**Written problem:** Replace "Page size" with "Canvas size" in the material from its start up to and including the line with "slide_number 1 [16, 776, 77, 842]", and return those lines with nothing else changed.

[Excerpts from a layout annotation set]

──────

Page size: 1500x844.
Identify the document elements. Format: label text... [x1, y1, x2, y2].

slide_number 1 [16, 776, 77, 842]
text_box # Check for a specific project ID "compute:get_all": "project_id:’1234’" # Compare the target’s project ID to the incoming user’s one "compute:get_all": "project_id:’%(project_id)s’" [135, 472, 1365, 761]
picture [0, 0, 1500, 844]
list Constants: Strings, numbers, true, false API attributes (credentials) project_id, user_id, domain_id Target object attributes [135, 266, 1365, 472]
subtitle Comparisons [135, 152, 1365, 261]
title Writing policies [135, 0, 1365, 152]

──────

**Output:**
Canvas size: 1500x844.
Identify the document elements. Format: label text... [x1, y1, x2, y2].

slide_number 1 [16, 776, 77, 842]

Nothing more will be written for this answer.